TL;DR: Some questions in this survey are wrong, and don't allow frame-challenge responses. I wouldn't be able to draw correct conclusions from this survey, so I suspect Jeff might struggle. I advise Jeff to consult meta, in future, before investing time and effort into experimental design. (Since the company's on an AI kick, here's a metaphor from Eliezer Yudkowsky about “wise old wizards”.)
Attn: Jeff the Product Manager.
Hi there,
We're excited to invite you to participate in our latest round of user research! This survey will help us better understand what question quality means on Stack Overflow.
This survey boils down to scoring questions against a three-category rubric:
Category Definition Context and Background The question provides comprehensive context, including necessary details, background research, and a Minimum Reproducible Example (if applicable) to ensure full understanding of the problem. Previous attempts to solve the problem are also documented. Expected Outcome The question clearly states the desired outcome or goal to solve the problem. Formatting and Readability The question is well-formatted with correct grammar and spelling, and includes properly formatted, easy-to-understand code when relevant.
There's a much more detailed rubric later in the survey, which has clearly had a lot of effort put into it. Unfortunately, it's completely wrong. You've confused our guidance for new users for some kind of "how to write an awesome question!" instructions. Really, they're more "ensure there's enough raw information to make a good question out of" instructions.
There are questions that score very highly on the rubric, yet are long-winded and unuseful, and/or (to use one of your examples) exact duplicates of existing questions. Your survey doesn't provide a way of explaining why I disagree with the rankings, so there's no way for me to give this feedback.
(The answers I have been able to give would appear to validate your rubric, because this survey does not seek to disprove that hypothesis. I'm a little concerned that you might read the survey results as supporting it. Adding an "is this a good question?" Likert might've helped: that would at least have tested how well your proxy metrics correspond to the perceived ground truth.)
Likewise, the #2 top question (by votes) on the network, How do I undo the most recent local commits in Git?, would get 2/2/5 (out of 5) on your rubric. It contains no research effort¹, nor an MCVE, nor documentation of previous attempts. The goal is stated vaguely: as you can see from the answers, many different things might be meant by the words in the question. And it's a better question for all of this. Questions are for people who don't know the answer, and want to find the correct answer.
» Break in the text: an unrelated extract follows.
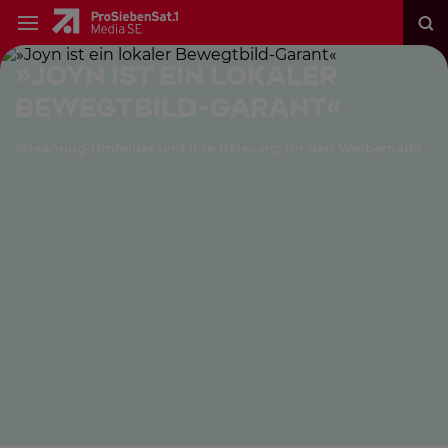
»Joyn ist ein lokaler
Bewegtbild-Garant«
Streaming-Umfelder und ihre Relevanz für den Werbemarkt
It would've saved you a lot of time, had you asked the first question from your survey:
(Optional) As a reviewer, are there any additional categories you consider when evaluating the quality of a question that are not listed here?
on meta, before doing all this work. (Preferably main meta: you might struggle to interpret SO-specific aspects of question review until you understand the general basics.) This might get you a list such as:
- Is the question narrow enough to be answered within the Stack Exchange format? (yes = good)
- Is it broad enough for answers to be generally-useful? (yes = good)
- Does the title describe the general case of a problem while the question body asks about a specific case? (no = good) If so, I'll usually edit to fix that.
- Is it on-topic? (yes = good)
- How are the tags looking?
- Is this an X/Y problem? (e.g. querent is asking some ridiculous academic question like "how can I implement RFC 1149 without a bird?", with enough specific details to make me think they're serious)
- Are the results of failed attempts given, or are attempts just described as "failed"? (results given = good)
Except, y'know, meta answers tend to be better than this.
¹: See Does a well explained question nullify a "no research effort" downvote? and How does "proof of effort" make a question better?.